(Exercise passage begins)

Hlomuka argued that the dispute in the uMkhanyakude District Municipality anchored in Mkuze in northern KwaZulu-Natal was destabilising.

This is contained in papers filed by Hlomuka in the Pietermaritzburg High Court where he is seeking to preserve the status quo that would see the ANC’s Siphile Mdaka returned as mayor, Solomon Mkhombo as speaker and Zodwa Mtshali from the NFP (a coalition partner) as deputy mayor.

The case that Hlomuka said was urgent will be heard on May 30, and it has more than 10 respondents which include the IFP councillors and the district municipality itself.

The court action was sparked by a swift political coup staged by the IFP early this month after it won a court battle that gave it three more councillors and an outright majority. During the coup, three councillors were dislodged and replaced by Tim Moodley as mayor, Killer Mkhwanazi as deputy mayor and Petros Madlopha as speaker.

The ANC and NFP political office-bearers refused to leave their positions, saying the council meeting that dethroned them was illegal, thus creating a crippling power struggle and an administrative nightmare.

This was after the IFP leadership suspended acting municipal manager, Dr Siyabonga Ntuli and replaced him with Mxolisi Nkosi. Now Hlomuka wants the court to intervene until the issue that sparked the crisis has been resolved by the courts.

“The speaker, the mayor and the deputy mayor have higher salaries than ordinary councillors as do acting municipal managers. So they cannot both be paid the higher salaries. It seems best that nobody is paid pendente lite anything more than the salaries paid to ordinary councillors,” Hlomuka argued in his affidavit, which was attached to the court papers.

(Exercise passage ends)
(Dataset entries begins)

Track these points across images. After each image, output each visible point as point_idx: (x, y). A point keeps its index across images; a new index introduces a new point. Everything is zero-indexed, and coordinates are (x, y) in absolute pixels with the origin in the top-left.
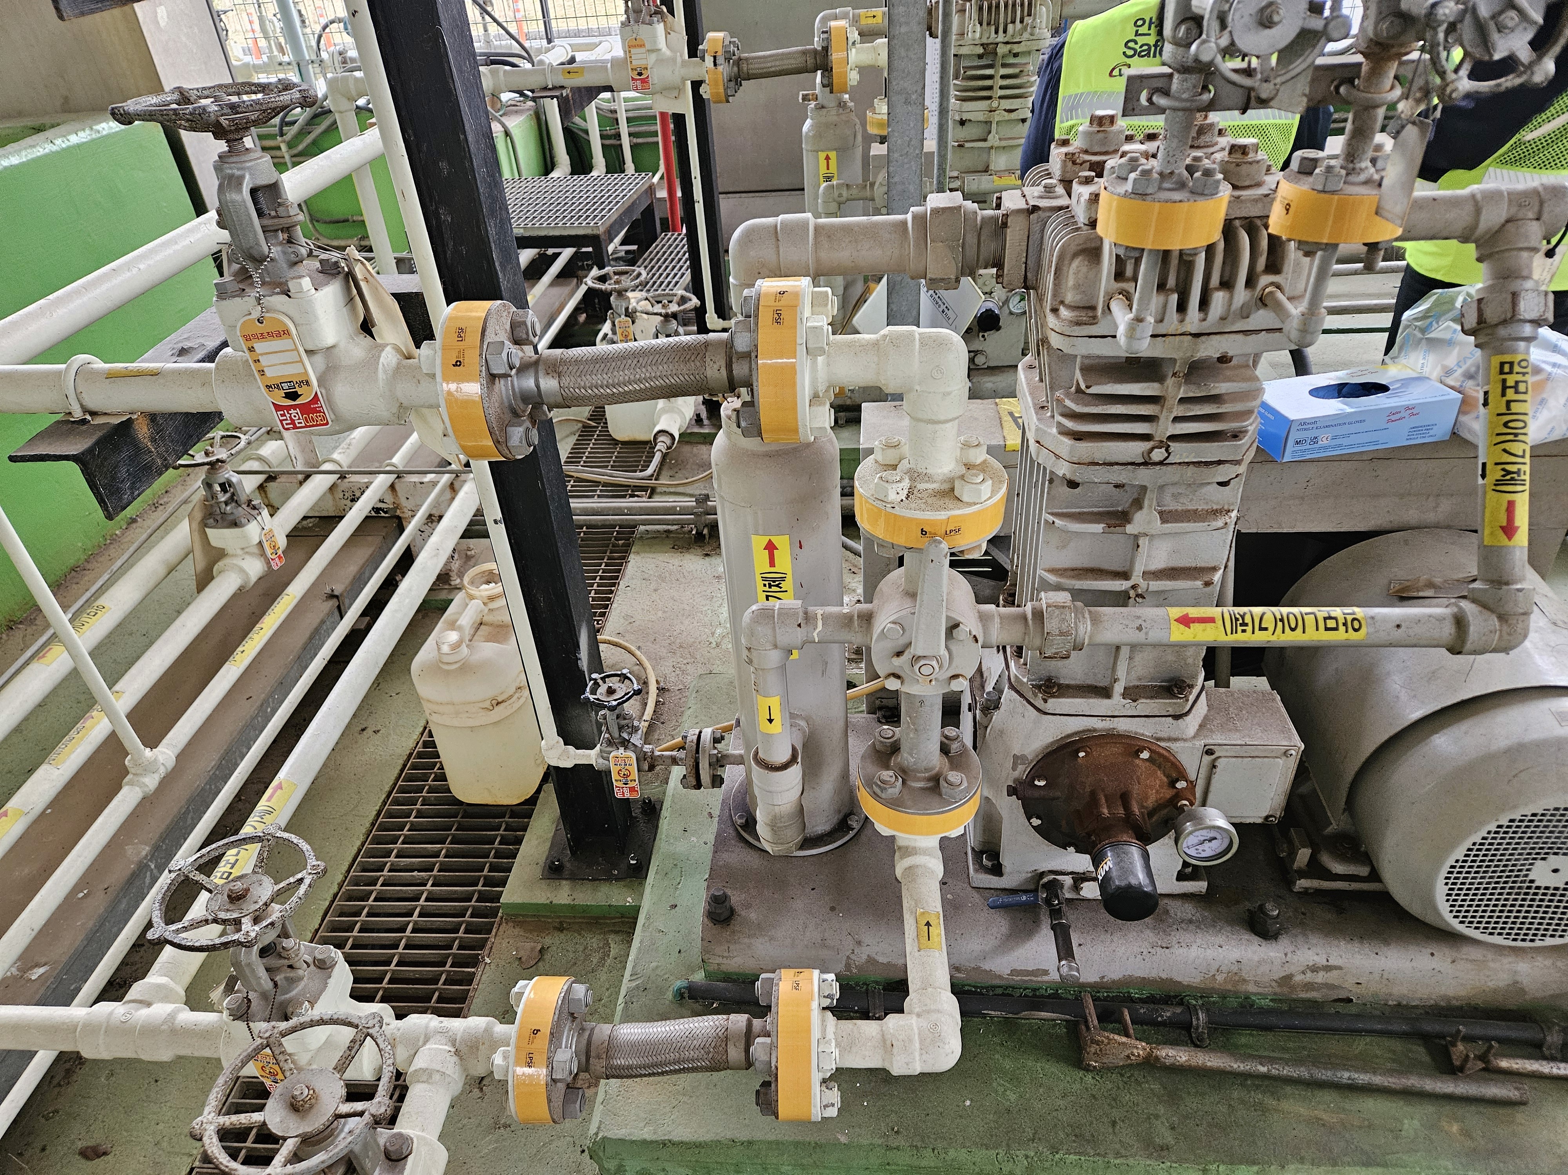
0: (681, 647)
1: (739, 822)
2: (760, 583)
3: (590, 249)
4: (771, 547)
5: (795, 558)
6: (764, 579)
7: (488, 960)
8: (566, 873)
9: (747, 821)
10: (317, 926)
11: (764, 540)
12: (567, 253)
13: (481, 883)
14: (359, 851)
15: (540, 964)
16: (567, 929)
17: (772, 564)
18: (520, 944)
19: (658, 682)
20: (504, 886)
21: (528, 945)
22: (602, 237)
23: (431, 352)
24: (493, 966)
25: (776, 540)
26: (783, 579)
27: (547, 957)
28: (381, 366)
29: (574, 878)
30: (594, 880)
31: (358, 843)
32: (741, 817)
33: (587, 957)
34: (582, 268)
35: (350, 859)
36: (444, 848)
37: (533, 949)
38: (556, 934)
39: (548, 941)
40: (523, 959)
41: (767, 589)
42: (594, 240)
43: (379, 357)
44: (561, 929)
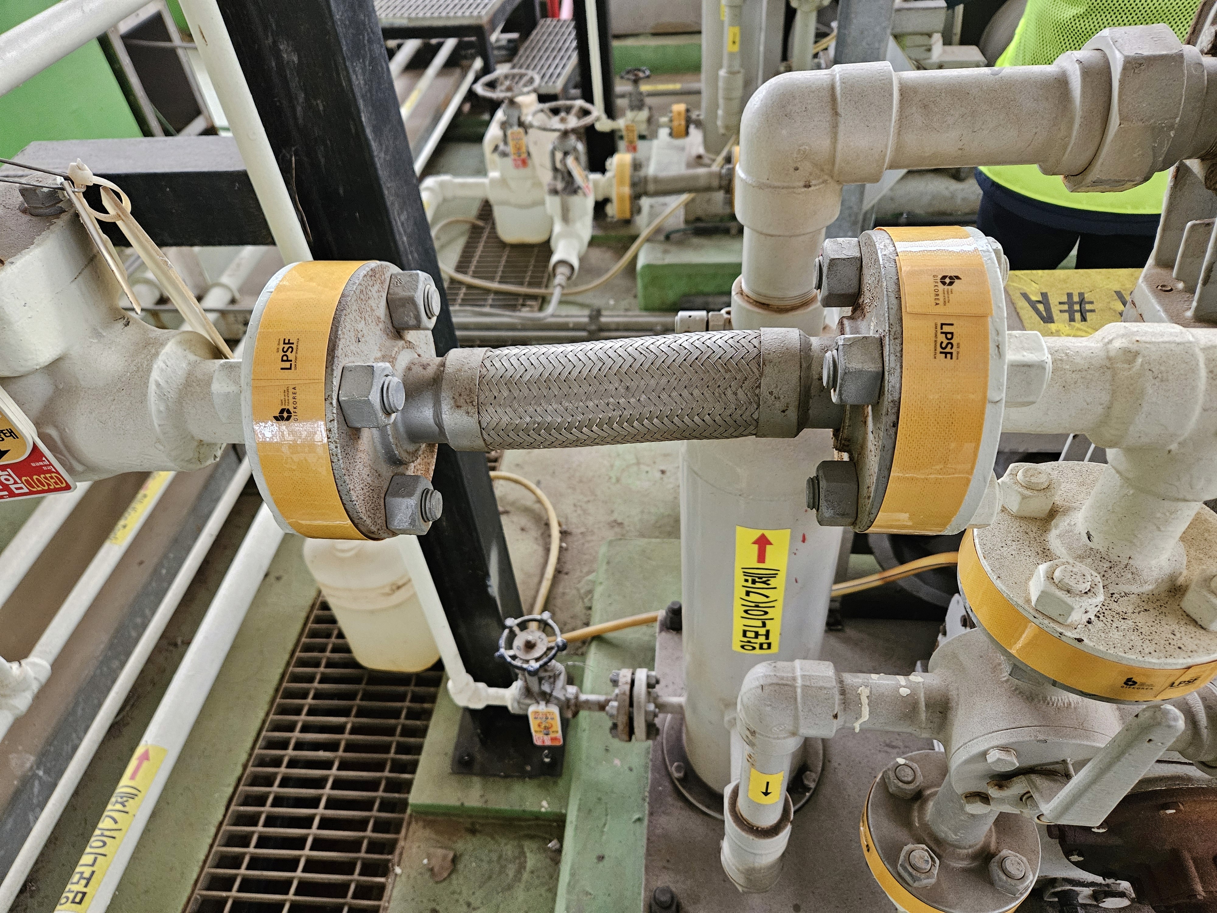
0: (581, 481)
1: (676, 775)
2: (739, 578)
3: (473, 39)
4: (762, 543)
5: (793, 553)
6: (746, 574)
7: (398, 870)
8: (477, 767)
9: (686, 775)
10: (220, 817)
11: (756, 534)
12: (450, 43)
13: (388, 767)
14: (264, 722)
15: (454, 876)
16: (480, 832)
17: (761, 558)
18: (432, 850)
19: (560, 525)
20: (413, 771)
21: (440, 852)
22: (487, 27)
23: (231, 388)
24: (404, 878)
25: (769, 535)
26: (774, 576)
27: (460, 867)
28: (152, 387)
29: (485, 773)
30: (506, 777)
31: (262, 715)
32: (678, 769)
33: (503, 868)
34: (465, 57)
35: (254, 734)
36: (349, 722)
37: (445, 857)
38: (469, 837)
39: (460, 846)
40: (436, 870)
41: (749, 584)
42: (478, 31)
43: (149, 370)
44: (473, 831)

(Dataset entries ends)

# [Parts of the exercise]
A) According to the article about the uMkhanyakude municipal dispute, on what date will Hlomuka's case be heard?
B) Write out the part of the article about the uMkhanyakude municipal dispute that starts with the words "This is contained" and ends with "as deputy mayor.".
The entries aren't needed for anything here.

# [Answers for the tasks]
A) May 30

B)
This is contained in papers filed by Hlomuka in the Pietermaritzburg High Court where he is seeking to preserve the status quo that would see the ANC’s Siphile Mdaka returned as mayor, Solomon Mkhombo as speaker and Zodwa Mtshali from the NFP (a coalition partner) as deputy mayor.